- _Material provided_:
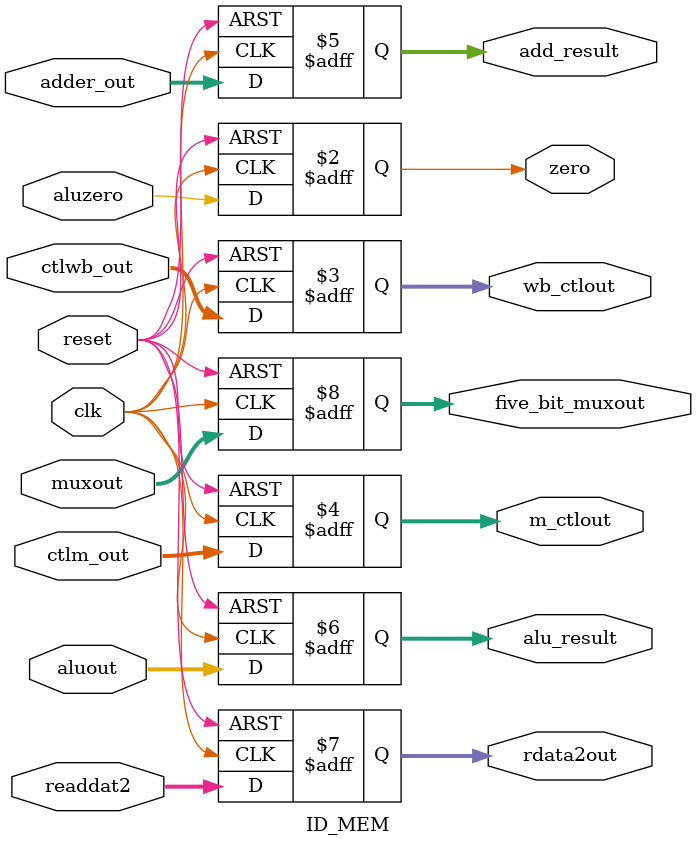
<source format=v>
module ID_MEM(
    input clk, reset, aluzero,
    input [1:0] ctlwb_out,
    input [2:0] ctlm_out,
    input [31:0] adder_out, aluout, readdat2,
    input [4:0] muxout,
    output reg zero,
    output reg [1:0] wb_ctlout,
    output reg [2:0] m_ctlout,
    output reg [31:0] add_result, alu_result, rdata2out,
    output reg [4:0] five_bit_muxout
    );
    
    always @(posedge clk or posedge reset)
    begin
        if (reset) 
        begin
            zero <= 1'b0;
            wb_ctlout <= 2'b0;
            m_ctlout <= 3'b0;
            add_result <= 32'b0;
            alu_result <= 32'b0;
            rdata2out <= 32'b0;
            five_bit_muxout <= 5'b0;
        end
        else
        begin
            zero <= aluzero;
            wb_ctlout <= ctlwb_out;
            m_ctlout <= ctlm_out;
            add_result <= adder_out;
            alu_result <= aluout;
            rdata2out <= readdat2;
            five_bit_muxout <= muxout;
        end
    end
    
endmodule

</source>
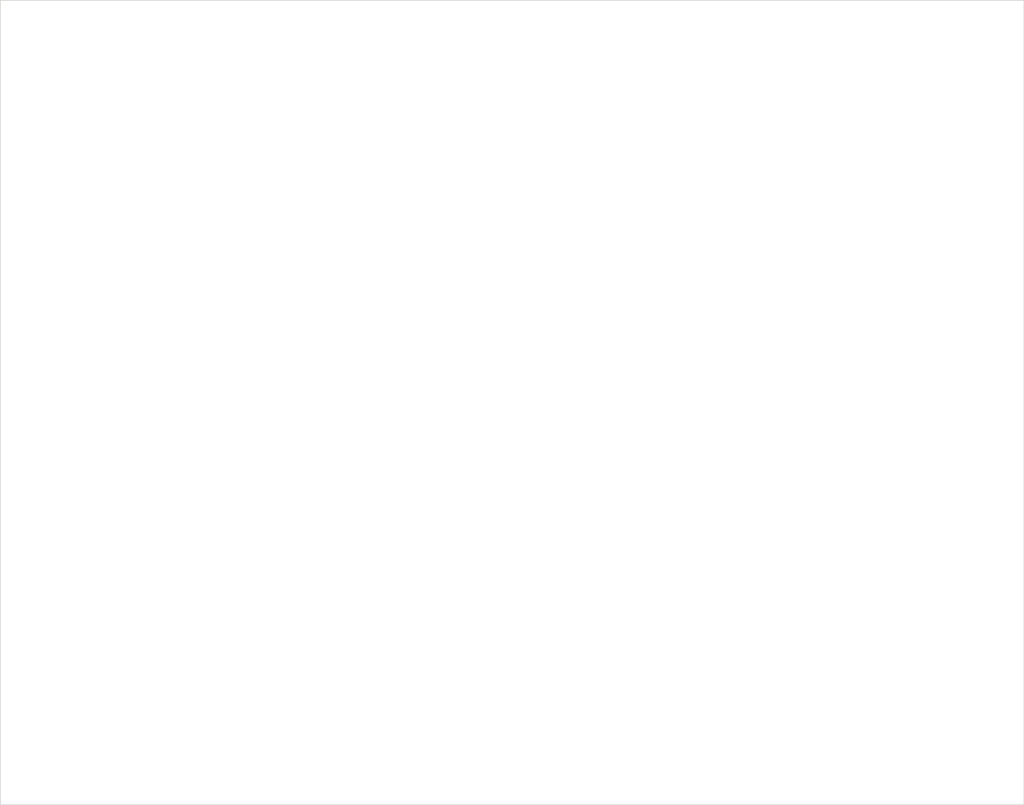
<source format=kicad_pcb>
(kicad_pcb
	(version 20241229)
	(generator "pcbnew")
	(generator_version "9.0")
	(general
		(thickness 1.6)
		(legacy_teardrops no)
	)
	(paper "A4")
	(layers
		(0 "F.Cu" signal)
		(2 "B.Cu" signal)
		(9 "F.Adhes" user "F.Adhesive")
		(11 "B.Adhes" user "B.Adhesive")
		(13 "F.Paste" user)
		(15 "B.Paste" user)
		(5 "F.SilkS" user "F.Silkscreen")
		(7 "B.SilkS" user "B.Silkscreen")
		(1 "F.Mask" user)
		(3 "B.Mask" user)
		(17 "Dwgs.User" user "User.Drawings")
		(19 "Cmts.User" user "User.Comments")
		(21 "Eco1.User" user "User.Eco1")
		(23 "Eco2.User" user "User.Eco2")
		(25 "Edge.Cuts" user)
		(27 "Margin" user)
		(31 "F.CrtYd" user "F.Courtyard")
		(29 "B.CrtYd" user "B.Courtyard")
		(35 "F.Fab" user)
		(33 "B.Fab" user)
		(39 "User.1" user)
		(41 "User.2" user)
		(43 "User.3" user)
		(45 "User.4" user)
	)
	(setup
		(pad_to_mask_clearance 0)
		(allow_soldermask_bridges_in_footprints no)
		(tenting front back)
		(pcbplotparams
			(layerselection 0x00000000_00000000_55555555_5755f5ff)
			(plot_on_all_layers_selection 0x00000000_00000000_00000000_00000000)
			(disableapertmacros no)
			(usegerberextensions no)
			(usegerberattributes yes)
			(usegerberadvancedattributes yes)
			(creategerberjobfile yes)
			(dashed_line_dash_ratio 12.000000)
			(dashed_line_gap_ratio 3.000000)
			(svgprecision 4)
			(plotframeref no)
			(mode 1)
			(useauxorigin no)
			(hpglpennumber 1)
			(hpglpenspeed 20)
			(hpglpendiameter 15.000000)
			(pdf_front_fp_property_popups yes)
			(pdf_back_fp_property_popups yes)
			(pdf_metadata yes)
			(pdf_single_document no)
			(dxfpolygonmode yes)
			(dxfimperialunits yes)
			(dxfusepcbnewfont yes)
			(psnegative no)
			(psa4output no)
			(plot_black_and_white yes)
			(sketchpadsonfab no)
			(plotpadnumbers no)
			(hidednponfab no)
			(sketchdnponfab yes)
			(crossoutdnponfab yes)
			(subtractmaskfromsilk no)
			(outputformat 1)
			(mirror no)
			(drillshape 1)
			(scaleselection 1)
			(outputdirectory "")
		)
	)
	(net 0 "")
	(gr_rect
		(start 52.5 44.75)
		(end 122.5 99.75)
		(stroke
			(width 0.05)
			(type default)
		)
		(fill no)
		(layer "Edge.Cuts")
		(uuid "e0425069-1038-4956-8ec6-3892d9834cae")
	)
	(embedded_fonts no)
)

</source>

- _How to complete this task_:
Show all lines from the data that contain "Courtyard".

- _Solution to this problem_:
		(31 "F.CrtYd" user "F.Courtyard")
		(29 "B.CrtYd" user "B.Courtyard")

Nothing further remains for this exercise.